Im am given a list of integers and asked to give the interval that contains at least 90 % of my values.
Values : $62,56,72,83,66,77,62,71,50,58, 74,81,76,67,70,70,69,67,80,81, 74,53,73,55,66,88,73,61,63,70, 72,63,75,68,78,75,61,69,80,82, 87,57,74,74,85,68,75,63,81,73$
At First, I found the following values :
$ avg = 70.56 $
$ variance = 80.55 $
$ standard deviation = 8.97 $
Now the part I am not sure. Chebychev inequality is $1 - \frac{1}{k^2}$
k * std var. being how far from the mean the numbers are.
I figured that with a k of 4, i get $15/16$ which is about $93 %$
Is that ok or do I have to figure out some fraction of k to get exactly 90 % that is asked ? How do I figure out precisely that fraction ?
Using a k of 4, I multiplied my std var by 4, and that gives me a minimum of 34.68 and maximum of 106.44
Looking at my numbers, the min and max seems a bit off...

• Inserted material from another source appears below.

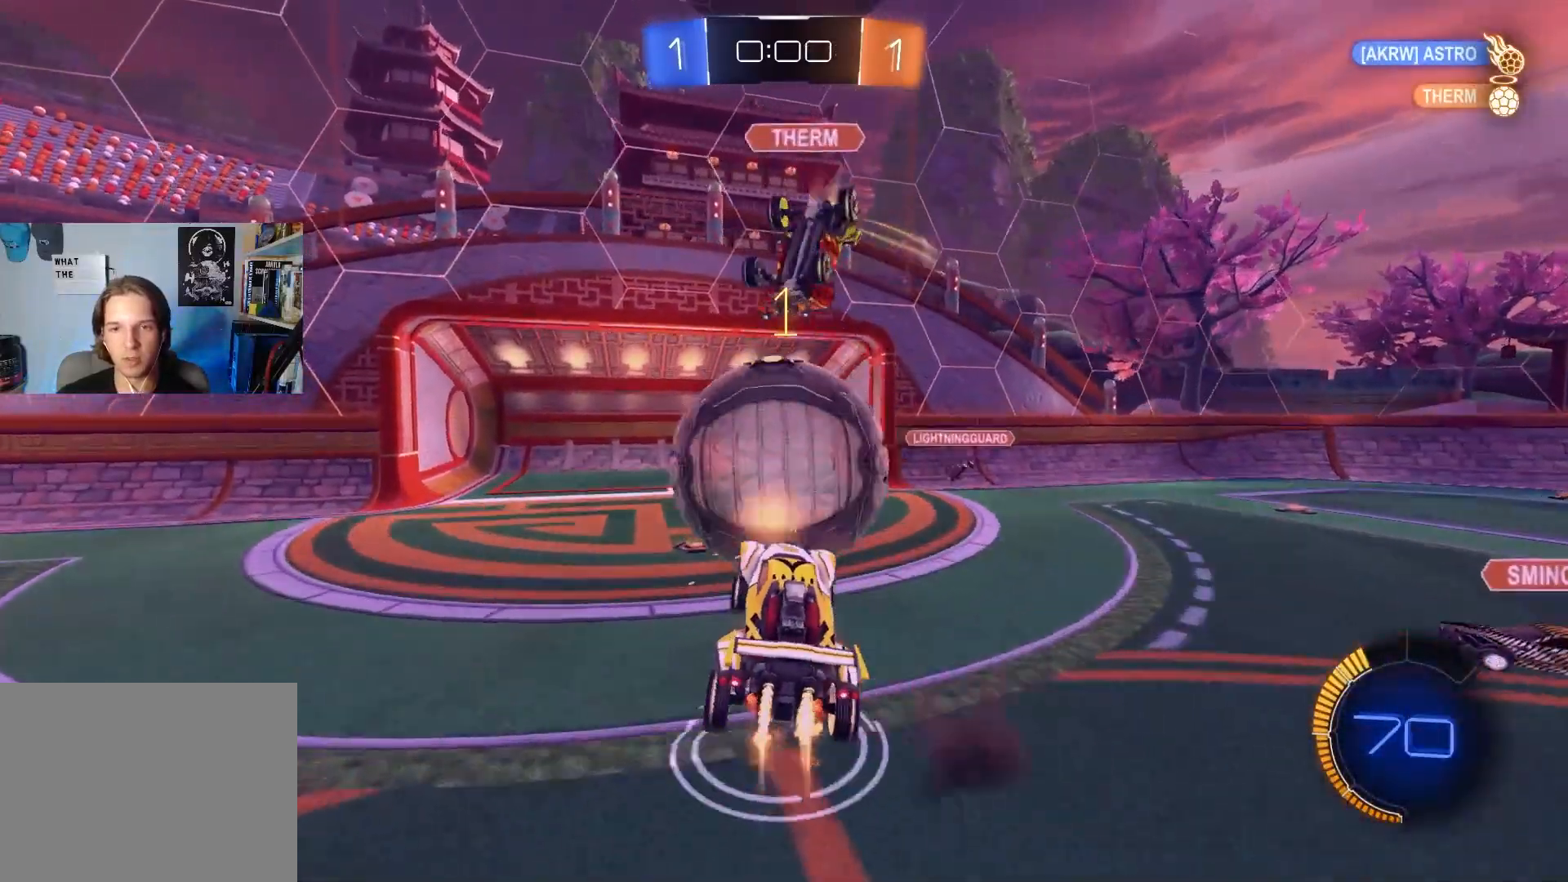
{"buttons": ["R1", "R2"], "left_stick": "down-left", "right_stick": "center", "events": [[17, "L3", "down"], [83, "left_stick", "down"], [117, "CROSS", "up"], [350, "L3", "up"], [400, "left_stick", "down-left"], [500, "CIRCLE", "up"]]}
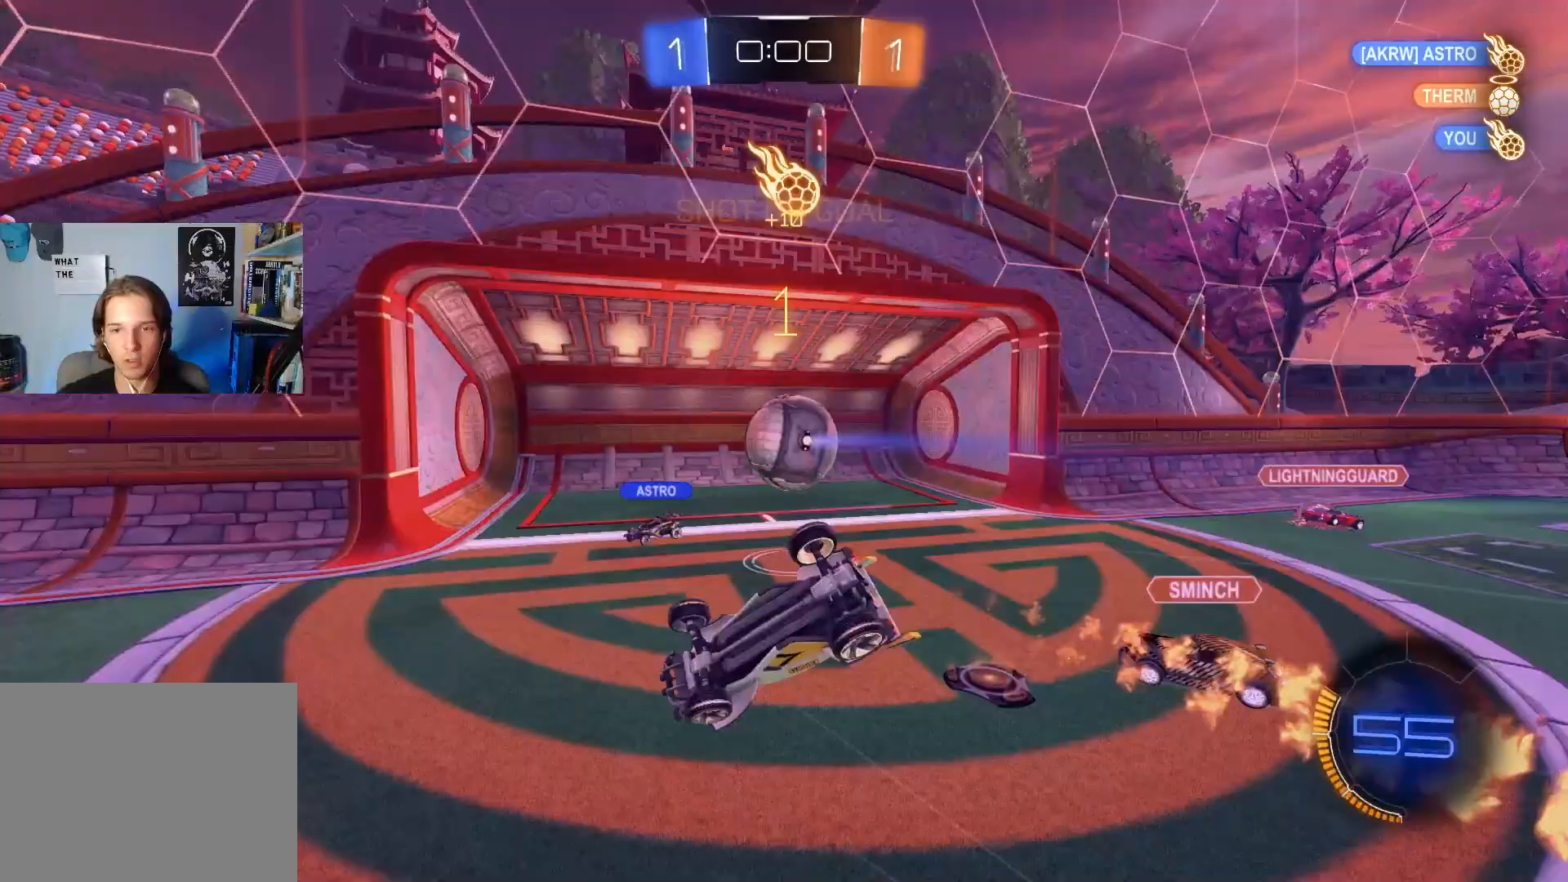
{"buttons": ["R1", "R2"], "left_stick": "down-right", "right_stick": "center", "events": [[200, "left_stick", "up-left"], [317, "left_stick", "up-right"], [383, "left_stick", "down-right"]]}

So for now, my answer is : the interval is $[34.68,106.44]$ covers at least 93.75 %
Hint: Chebyshev's Inequality says $$ \mathrm{P}\left(|X-\mu|\ge k\sigma\right)\le\frac1{k^2} $$
If we set $\frac1{k^2}=0.10$, that is, $k\doteq3.162$, then at most $10\%$ of the samples would be outside of $3.162$ standard deviations from the mean.